America's National Parks were created to preserve wilderness and wildlife. To succeed in this mission, they have also become places of scientific inquiry, much of it being conducted by park scientists. Author Mary Kay Carson and photographer Tom Uhlman travelled to three of the country's national parks to meet "Scientists in the Field" and learn about their import work. They report in Park Scientists: Gila Monsters, Geysers, and Grizzly Bears in America's Own Backyard.
Their first reports focus on Yellowstone National Park, which stretches across a might volcanic caldera in Wyoming, Idaho, and Montana. Carson and Uhlman followed geologists who monitor the ever-changing eruptions of geysers on the western side of the park. Then they joined biologists who study the park's population of grizzly bears.
Saguaro National Park in Arizona was their second stop. Here they worked along side the scientists who study large lizards called Gila monsters before joining scientists and local students conducting a census of the park's saguaro, who may live up to 200 years.

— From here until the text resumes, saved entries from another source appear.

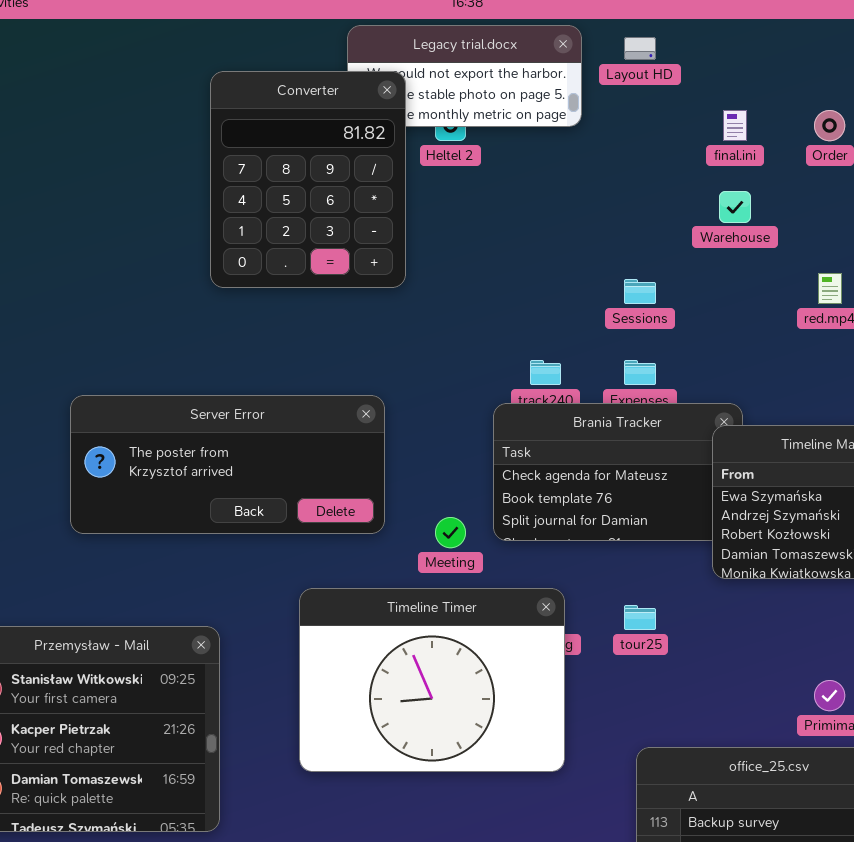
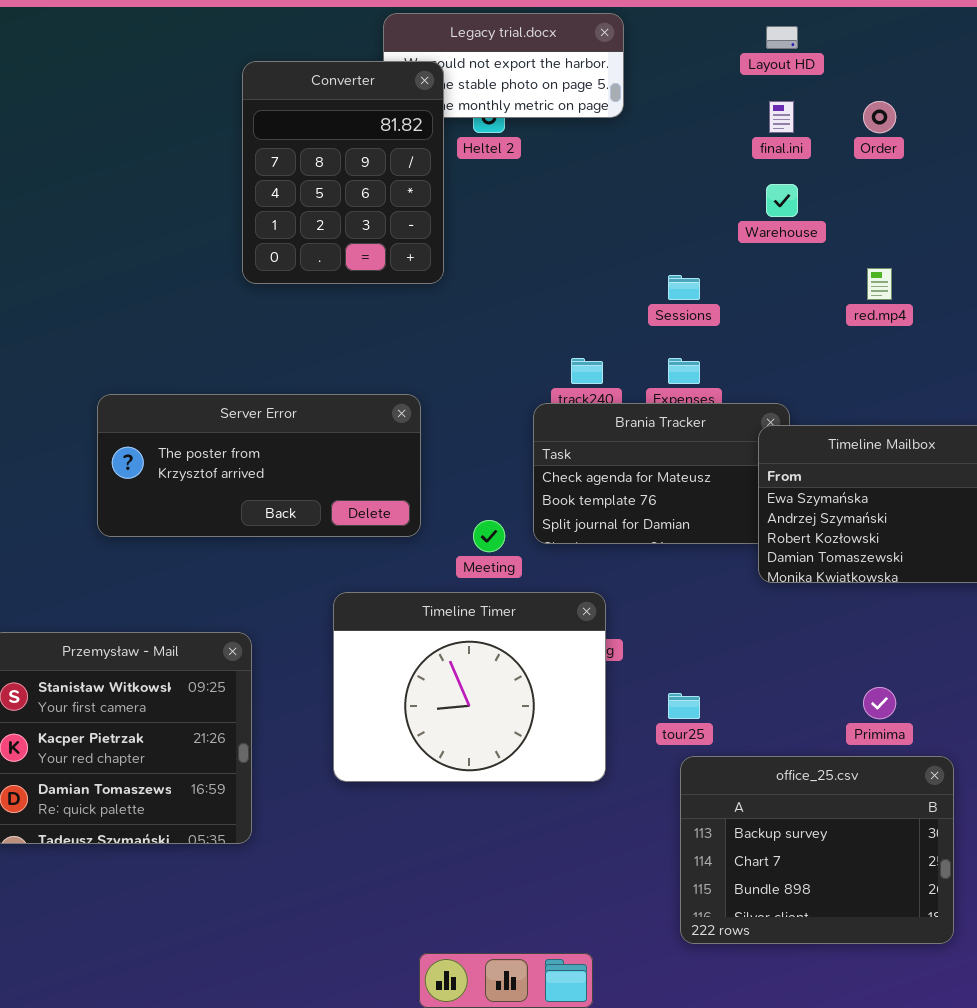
Layout HD: [624,37,656,60] -> [766,26,798,49], moved
tour25: [624,605,656,630] -> [668,693,700,719], moved

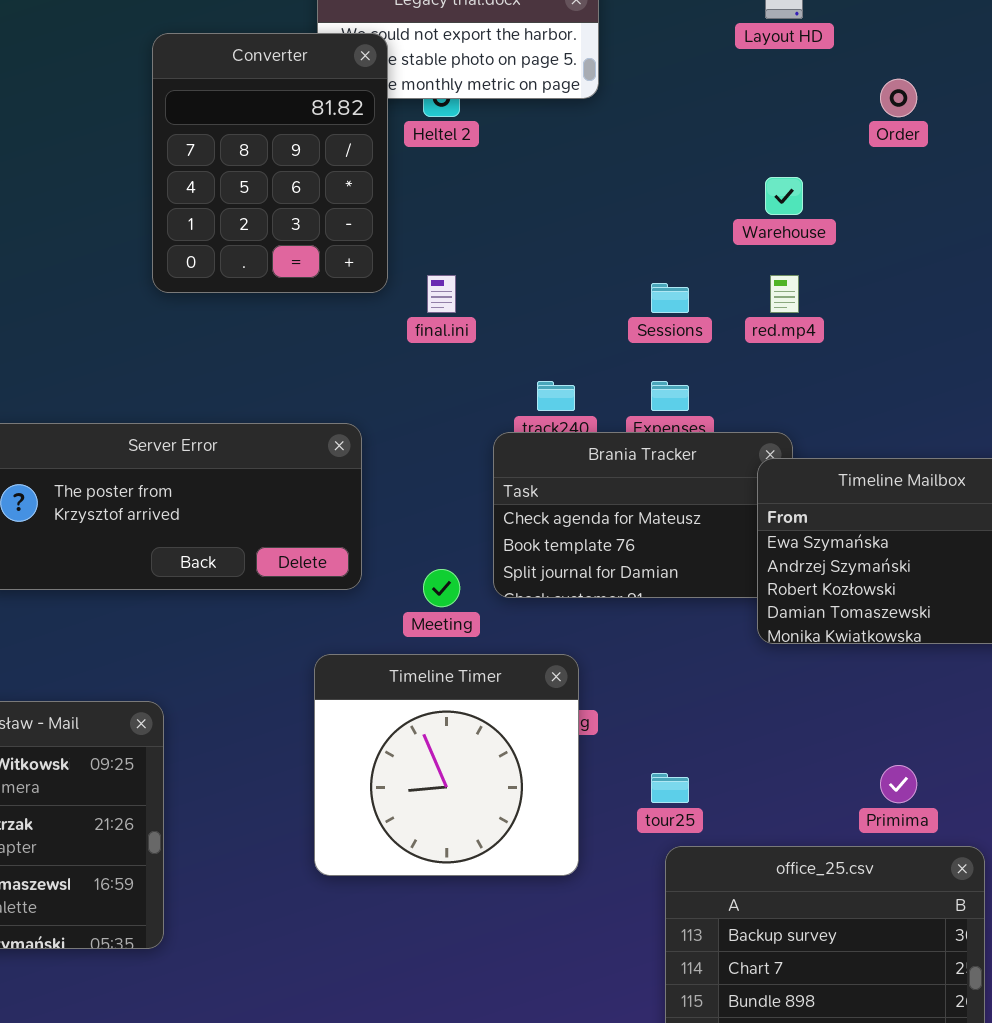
final.ini: [769,101,794,133] -> [427,275,456,313], moved
red.mp4: [867,268,892,300] -> [770,275,799,313], moved
Timeline Timer: [333,592,606,782] -> [314,654,579,876], resized

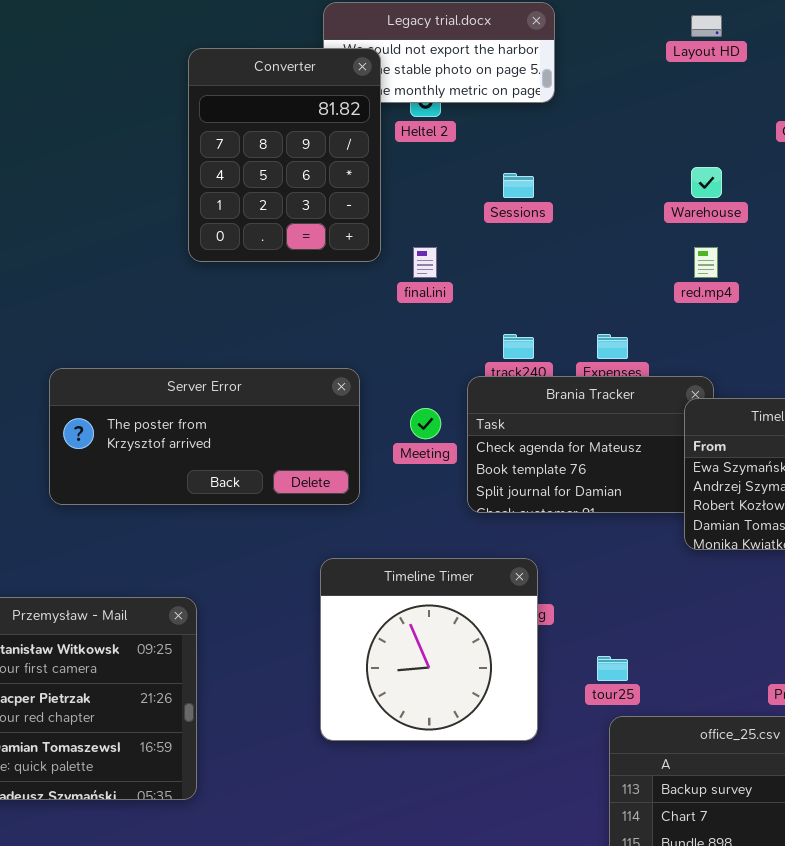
Sessions: [651,283,689,313] -> [503,173,534,198], moved
Meeting: [423,569,460,607] -> [410,408,441,439], moved

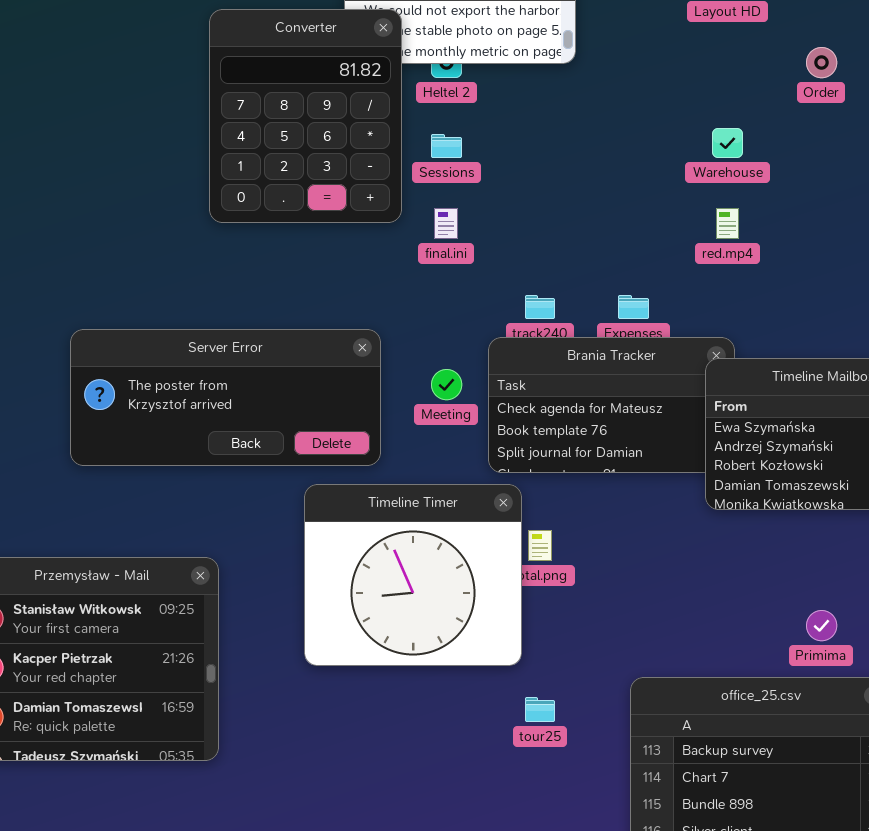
Sessions: [503,173,534,198] -> [431,134,462,158], moved
Timeline Timer: [320,558,538,741] -> [304,484,522,666], moved
tour25: [597,656,628,681] -> [525,697,555,722], moved

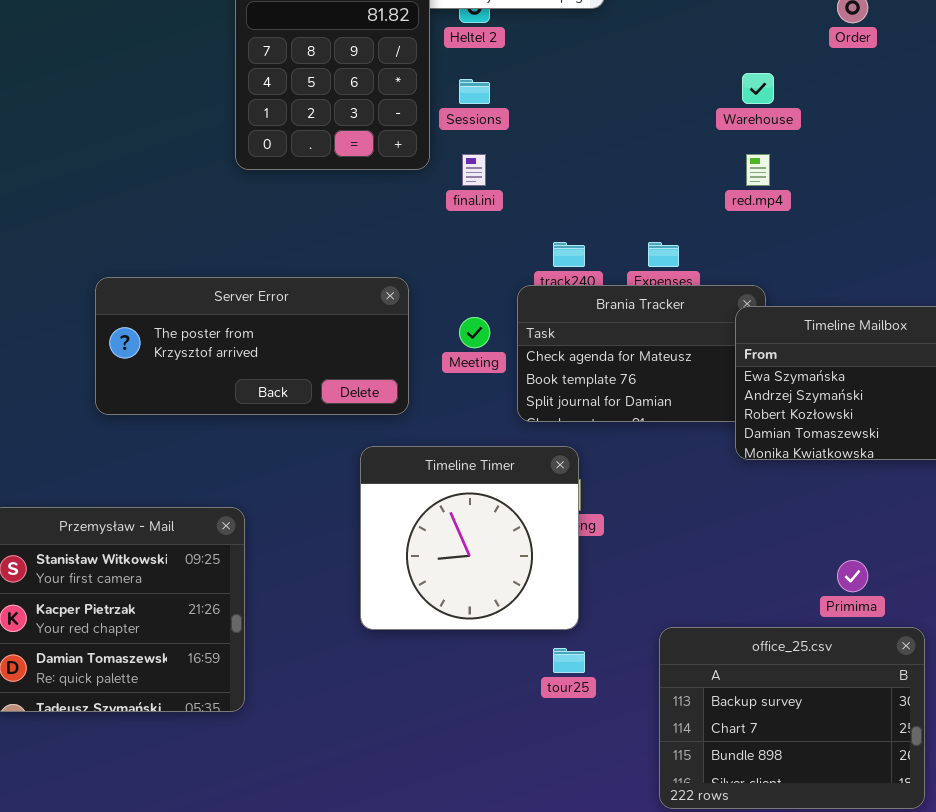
Timeline Timer: [304,484,522,666] -> [360,446,579,630], moved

Then they crossed the country to the Great Smoky Mountains National Park, which straddles Tennessee and North Carolina. After spending days with biologist Amy Luxbacher finding endangered salamanders in the park, they turned their attention to night-time research of Photinus carolinus, a rare type of firefly that blinks in sync with others of its kind, putting on amazing light shows.
Being a big kid who has been to two of the parks, I enjoyed learning more about the parks, the wildlife, and the people who work there. If I were a kid, I might be inspired to become a nature scientist. In any case, I would understand and learn to care about the conservation of the great places.
Carson, Mary Kay. Park Scientists: Gila Monsters, Geysers, and Grizzly Bears in America's Own Backyard. Houghton Mifflin Harcourt, 2014. 76p. ISBN 9780547792682.